- [Bloc de texte]:
-=-=-

Mais s'éloigner du monde quand le monde s'éloigne de nous est déjà un acte de sagesse auquel bien des sages ne peuvent se résoudre. Et ce qui montre dans Retz un esprit supérieur, dompté par la religion et élevé par elle au-dessus des rivalités et des rancunes de parti qui l'avaient dominé si longtemps, c'est que madame de Sévigné, qui le connaissait et savait l'apprécier, ne craignit pas de lui communiquer le portrait que la Rochefoucauld avait tracé de lui, et qu'il en fut satisfait. Dans cette peinture, qu'il ne devait pas être censé connaître, il ne fit attention qu'aux traits conformes à la vérité qui lui étaient favorables, et bien saisis, bien touchés par son satirique adversaire [354].

Madame de Sévigné ne doutait donc pas que son ami, son parent Retz ne fût mû par les motifs les plus respectables. Elle écrivait à Bussy, en lui parlant de ce cher cardinal: «Le monde, par rage de ne pouvoir mordre sur un aussi beau dessein, dit qu'il en sortira. Hé bien, envieux, attendez donc qu'il en sorte! et, en attendant, taisez-vous. Car, de quelque côté qu'on puisse regarder cette action, elle est belle; et si l'on savait comme moi qu'elle vient purement du désir de faire son salut et de l'horreur de sa vie passée, on ne cesserait de l'admirer [355]

Lorsque madame de Sévigné écrivait des Rochers ces lignes, Pomponne avait mandé au cardinal d'Estrées que «le roi ne voulait pas que cet ambassadeur fît aucune instance auprès du pape pour l'engager à rétracter le refus qu'il avait fait d'accepter la démission de Retz; et il lui donnait ordre, au contraire, d'assurer à Sa Sainteté que Sa Majesté ne pourrait voir qu'avec satisfaction qu'un sujet de ce mérite fût conservé dans le sacré collége [356]

Ainsi Retz resta cardinal, et même le pape lui donna l'ordre de sortir de sa retraite de Saint-Mihiel. Il alla de nouveau résider à Commercy; il reprit ses insignes et le train de vie d'un prince de l'Église, mais non avec le même luxe [357]. Madame de Sévigné en avertit sa fille, et lui mande qu'elle peut lui écrire avec la liberté permise à un grand dignitaire ecclésiastique; et même de ne pas s'interdire avec lui quelques chamarrures qu'elle eût été forcée de supprimer s'il avait continué à vivre en cénobite [358].

-=-=-

- [Données de l'exercice]:
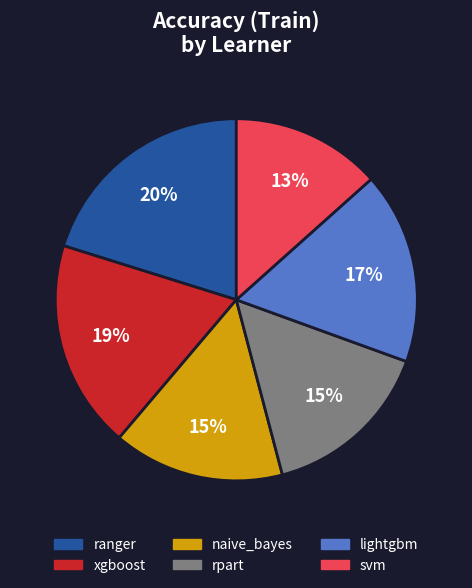

How many segments does this pie chart have?

6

-=-=-

- [La consigne]: Reproduisez mot pour mot le passage du texte sur Retz et madame de Sévigné qui va de «Ainsi Retz resta» jusqu'à «vivre en cénobite [358].» inclus. Le matériel n'a aucun lien avec le texte sur Retz et madame de Sévigné.

- [Résultat obtenu]:
Ainsi Retz resta cardinal, et même le pape lui donna l'ordre de sortir de sa retraite de Saint-Mihiel. Il alla de nouveau résider à Commercy; il reprit ses insignes et le train de vie d'un prince de l'Église, mais non avec le même luxe [357]. Madame de Sévigné en avertit sa fille, et lui mande qu'elle peut lui écrire avec la liberté permise à un grand dignitaire ecclésiastique; et même de ne pas s'interdire avec lui quelques chamarrures qu'elle eût été forcée de supprimer s'il avait continué à vivre en cénobite [358].